__What the exercise asks__: Please count the lines in the items below that contain the word "right" and give only that number.

Dataset records:

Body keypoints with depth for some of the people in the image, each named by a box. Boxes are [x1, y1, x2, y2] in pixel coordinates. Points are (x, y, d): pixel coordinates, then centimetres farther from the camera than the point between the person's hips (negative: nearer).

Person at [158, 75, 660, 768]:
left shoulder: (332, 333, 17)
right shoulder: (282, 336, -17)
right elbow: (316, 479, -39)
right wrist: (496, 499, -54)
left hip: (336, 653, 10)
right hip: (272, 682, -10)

__Result of the task__: 4